Assume the blk1 circuit in Figure 1 below.
The block contains a bus of static mode registers. The alert block owner recognizes this and set all these registers to false path. To ensure all registers are captured the block owners generates the following set_false_path.
set_false_path –from [get_pins –hier –filter “full_name =~ *mode*/CK”]
At blk1 level this works perfectly, however, Figure 2 shows the SoC level circuit.
Since the set_false_path is auto-promoted to the SoC level signoff STA constraints, it is over reaching into blk2 timing path from blk2/umodem_lane1_reg_1/CK and blk2/umodem_lane2_reg_2/CK. Both are now false path.
PROBLEM
How would the SoC integrator find this? Are there PERL scripts to locate them? Do the PERL scripts scale with design size? Is the PERL script robust enough to support various design topologies?
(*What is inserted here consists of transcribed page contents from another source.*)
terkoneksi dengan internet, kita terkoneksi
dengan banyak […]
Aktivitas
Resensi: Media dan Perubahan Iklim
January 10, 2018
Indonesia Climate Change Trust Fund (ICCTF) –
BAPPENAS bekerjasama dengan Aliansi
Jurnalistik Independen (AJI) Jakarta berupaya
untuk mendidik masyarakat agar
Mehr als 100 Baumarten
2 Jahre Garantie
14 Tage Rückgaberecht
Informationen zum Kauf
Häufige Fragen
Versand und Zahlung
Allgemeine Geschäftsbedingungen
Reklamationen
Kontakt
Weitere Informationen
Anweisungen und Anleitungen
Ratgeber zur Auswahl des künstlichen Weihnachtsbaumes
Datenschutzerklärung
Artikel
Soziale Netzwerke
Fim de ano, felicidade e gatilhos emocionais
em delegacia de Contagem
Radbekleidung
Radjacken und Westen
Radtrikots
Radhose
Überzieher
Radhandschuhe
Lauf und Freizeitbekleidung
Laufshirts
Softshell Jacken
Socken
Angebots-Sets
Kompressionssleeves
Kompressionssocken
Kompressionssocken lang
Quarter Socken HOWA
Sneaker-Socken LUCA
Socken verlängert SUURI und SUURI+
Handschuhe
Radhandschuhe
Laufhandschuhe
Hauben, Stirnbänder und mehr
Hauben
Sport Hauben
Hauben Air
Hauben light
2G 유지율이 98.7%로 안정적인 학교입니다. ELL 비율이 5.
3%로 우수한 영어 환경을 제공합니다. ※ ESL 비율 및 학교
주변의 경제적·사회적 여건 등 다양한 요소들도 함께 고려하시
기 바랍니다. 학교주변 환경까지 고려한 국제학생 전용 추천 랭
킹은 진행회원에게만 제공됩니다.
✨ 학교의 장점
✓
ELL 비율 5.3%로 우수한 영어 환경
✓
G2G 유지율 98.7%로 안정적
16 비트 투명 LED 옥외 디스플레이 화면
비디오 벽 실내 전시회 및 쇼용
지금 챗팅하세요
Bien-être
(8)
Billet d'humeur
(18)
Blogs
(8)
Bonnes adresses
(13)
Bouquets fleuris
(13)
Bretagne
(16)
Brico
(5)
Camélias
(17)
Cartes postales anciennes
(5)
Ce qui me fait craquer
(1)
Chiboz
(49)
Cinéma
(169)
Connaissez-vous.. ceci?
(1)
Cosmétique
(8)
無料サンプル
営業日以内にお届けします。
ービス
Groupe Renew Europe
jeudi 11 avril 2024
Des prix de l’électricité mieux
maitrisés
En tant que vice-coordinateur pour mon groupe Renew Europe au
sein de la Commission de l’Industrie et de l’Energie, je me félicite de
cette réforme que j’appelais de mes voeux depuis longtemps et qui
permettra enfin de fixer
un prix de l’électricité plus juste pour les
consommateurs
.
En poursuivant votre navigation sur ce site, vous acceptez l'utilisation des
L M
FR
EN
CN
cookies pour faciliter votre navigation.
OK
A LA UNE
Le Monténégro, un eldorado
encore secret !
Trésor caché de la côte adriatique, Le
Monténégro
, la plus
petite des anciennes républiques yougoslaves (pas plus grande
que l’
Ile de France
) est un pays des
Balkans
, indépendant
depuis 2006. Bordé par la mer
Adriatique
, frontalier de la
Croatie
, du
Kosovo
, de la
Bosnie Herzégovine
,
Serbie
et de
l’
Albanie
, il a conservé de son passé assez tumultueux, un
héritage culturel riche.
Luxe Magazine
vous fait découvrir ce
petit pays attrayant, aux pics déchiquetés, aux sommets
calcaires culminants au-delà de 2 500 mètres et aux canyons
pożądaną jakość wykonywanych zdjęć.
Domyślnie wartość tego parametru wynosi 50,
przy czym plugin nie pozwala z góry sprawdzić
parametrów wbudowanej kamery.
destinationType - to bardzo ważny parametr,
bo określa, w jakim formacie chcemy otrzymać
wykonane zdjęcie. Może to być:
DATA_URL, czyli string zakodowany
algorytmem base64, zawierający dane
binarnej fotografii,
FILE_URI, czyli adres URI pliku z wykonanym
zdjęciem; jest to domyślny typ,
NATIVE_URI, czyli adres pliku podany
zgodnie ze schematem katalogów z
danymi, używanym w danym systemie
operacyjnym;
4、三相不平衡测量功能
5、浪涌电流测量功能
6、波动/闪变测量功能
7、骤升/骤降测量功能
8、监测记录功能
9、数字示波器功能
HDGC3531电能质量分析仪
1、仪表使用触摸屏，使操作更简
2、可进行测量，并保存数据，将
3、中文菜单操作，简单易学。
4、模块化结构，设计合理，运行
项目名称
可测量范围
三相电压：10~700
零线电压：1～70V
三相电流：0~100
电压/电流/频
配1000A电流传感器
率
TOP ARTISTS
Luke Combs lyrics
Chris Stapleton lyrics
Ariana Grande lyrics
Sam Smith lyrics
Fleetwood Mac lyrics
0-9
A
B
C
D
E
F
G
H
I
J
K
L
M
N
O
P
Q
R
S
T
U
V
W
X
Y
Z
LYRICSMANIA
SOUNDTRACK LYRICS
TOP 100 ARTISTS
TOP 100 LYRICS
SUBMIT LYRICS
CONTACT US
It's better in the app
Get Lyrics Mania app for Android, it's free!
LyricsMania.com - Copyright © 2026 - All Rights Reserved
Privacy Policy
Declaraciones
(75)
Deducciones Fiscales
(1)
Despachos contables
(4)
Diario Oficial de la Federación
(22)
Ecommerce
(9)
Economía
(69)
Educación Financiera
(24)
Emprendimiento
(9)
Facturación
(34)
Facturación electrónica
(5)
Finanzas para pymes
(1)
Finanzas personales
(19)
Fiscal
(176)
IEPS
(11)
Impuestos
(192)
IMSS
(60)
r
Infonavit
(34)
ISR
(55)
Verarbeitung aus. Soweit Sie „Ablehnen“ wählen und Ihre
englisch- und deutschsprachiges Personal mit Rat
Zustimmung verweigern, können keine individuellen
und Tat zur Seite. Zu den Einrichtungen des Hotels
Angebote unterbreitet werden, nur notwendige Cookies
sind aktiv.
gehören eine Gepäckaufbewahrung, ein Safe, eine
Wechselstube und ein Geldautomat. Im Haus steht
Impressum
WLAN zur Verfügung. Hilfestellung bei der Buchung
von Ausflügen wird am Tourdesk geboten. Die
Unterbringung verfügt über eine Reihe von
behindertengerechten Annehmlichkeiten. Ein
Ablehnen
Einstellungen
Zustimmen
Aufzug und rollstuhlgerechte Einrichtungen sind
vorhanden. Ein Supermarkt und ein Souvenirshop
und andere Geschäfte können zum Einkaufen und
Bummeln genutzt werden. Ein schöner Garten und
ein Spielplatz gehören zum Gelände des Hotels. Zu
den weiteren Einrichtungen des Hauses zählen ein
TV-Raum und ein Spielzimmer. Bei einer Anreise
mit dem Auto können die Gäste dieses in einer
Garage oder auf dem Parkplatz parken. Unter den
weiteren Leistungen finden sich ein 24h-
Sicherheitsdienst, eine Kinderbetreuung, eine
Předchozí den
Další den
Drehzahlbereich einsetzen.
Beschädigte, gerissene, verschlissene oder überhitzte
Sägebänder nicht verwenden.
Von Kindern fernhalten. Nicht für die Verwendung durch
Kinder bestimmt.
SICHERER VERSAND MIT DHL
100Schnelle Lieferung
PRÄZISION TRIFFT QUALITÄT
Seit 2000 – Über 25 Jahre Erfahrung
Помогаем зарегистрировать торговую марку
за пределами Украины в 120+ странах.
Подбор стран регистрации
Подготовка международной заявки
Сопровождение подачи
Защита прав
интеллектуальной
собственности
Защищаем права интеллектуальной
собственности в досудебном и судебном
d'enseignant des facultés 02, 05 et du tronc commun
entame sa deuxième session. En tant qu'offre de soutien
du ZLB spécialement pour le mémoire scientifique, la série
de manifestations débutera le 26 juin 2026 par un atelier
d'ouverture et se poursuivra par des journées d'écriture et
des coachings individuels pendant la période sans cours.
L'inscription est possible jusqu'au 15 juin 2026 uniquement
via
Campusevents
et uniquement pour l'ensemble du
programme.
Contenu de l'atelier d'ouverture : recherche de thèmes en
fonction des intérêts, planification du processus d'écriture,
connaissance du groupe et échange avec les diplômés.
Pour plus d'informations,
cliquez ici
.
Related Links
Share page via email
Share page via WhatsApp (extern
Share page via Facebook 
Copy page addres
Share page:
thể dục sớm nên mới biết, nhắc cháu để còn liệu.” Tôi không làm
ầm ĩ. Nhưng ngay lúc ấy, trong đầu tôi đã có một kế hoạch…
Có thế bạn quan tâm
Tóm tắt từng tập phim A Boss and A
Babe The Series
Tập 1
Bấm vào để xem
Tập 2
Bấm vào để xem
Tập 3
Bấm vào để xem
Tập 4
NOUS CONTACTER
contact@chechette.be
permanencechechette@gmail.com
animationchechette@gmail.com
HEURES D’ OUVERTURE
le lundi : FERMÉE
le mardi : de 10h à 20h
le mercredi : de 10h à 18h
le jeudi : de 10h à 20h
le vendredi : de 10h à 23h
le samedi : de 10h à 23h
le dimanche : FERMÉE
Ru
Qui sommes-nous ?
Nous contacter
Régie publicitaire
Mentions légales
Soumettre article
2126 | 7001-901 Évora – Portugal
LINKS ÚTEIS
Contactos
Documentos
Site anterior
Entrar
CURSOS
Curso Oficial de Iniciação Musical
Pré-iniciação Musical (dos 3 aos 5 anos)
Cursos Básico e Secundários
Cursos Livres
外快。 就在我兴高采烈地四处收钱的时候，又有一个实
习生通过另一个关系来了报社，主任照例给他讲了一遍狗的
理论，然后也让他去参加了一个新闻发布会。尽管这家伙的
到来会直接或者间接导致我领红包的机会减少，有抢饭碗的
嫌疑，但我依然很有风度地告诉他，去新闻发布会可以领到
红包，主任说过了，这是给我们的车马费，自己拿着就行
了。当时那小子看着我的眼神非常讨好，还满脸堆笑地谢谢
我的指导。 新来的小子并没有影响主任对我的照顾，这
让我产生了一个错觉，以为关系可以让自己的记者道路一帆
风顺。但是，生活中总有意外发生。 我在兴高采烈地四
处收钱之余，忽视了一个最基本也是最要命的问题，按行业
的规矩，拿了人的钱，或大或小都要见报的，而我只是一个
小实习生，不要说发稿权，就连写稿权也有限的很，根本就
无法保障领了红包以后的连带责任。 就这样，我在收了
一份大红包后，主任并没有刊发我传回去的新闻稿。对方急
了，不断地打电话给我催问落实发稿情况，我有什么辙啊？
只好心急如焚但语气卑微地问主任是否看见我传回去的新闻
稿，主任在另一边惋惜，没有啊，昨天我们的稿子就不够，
Does the SoC integrator have STA Tcl scripts to find this? How does the SoC integrator even know which block is the intended scope?
If neither of the above then there must at least be a design review where multiple designers manually drudge through all constraints to find such an overreach because this is a chip killer.
SOLUTION
Timevision by Ausdia, has a feature, as part of “Check SDC Module”, which will not only find these gross over reaches, but will report the intended scope of the set_false_path, and report all blocks where the overreaching set_false_path has impacted, along with the constraint file and line number. If the set_false_path originated from a Tcl proc or nested Tcl files Timevision will report the entire Tcl stack for ease of debug.
This check can be used in a regression flow so the SoC integrator can run it every time new design data is delivered from the block owner and a flag can be set to interrupt the design flow and notify both the appropriate block owner and the SoC integrator of the overreaching exception.
Below is a sample output.
Exception Intended Scope Actual Impact Status
--------------------------------------------------------------------------------------
set_false_path2 blk1 blk1 blk2 Over Reaching
“set_false_path2” details:
set_false_path (top_cons.tcl:18:2) -from [get_pins -hier \
-filter "full_name =~ *mode*/CK"]
Tcl Stack = {top_cons.tcl 18}
No more heart palpitations for the SoC integrator!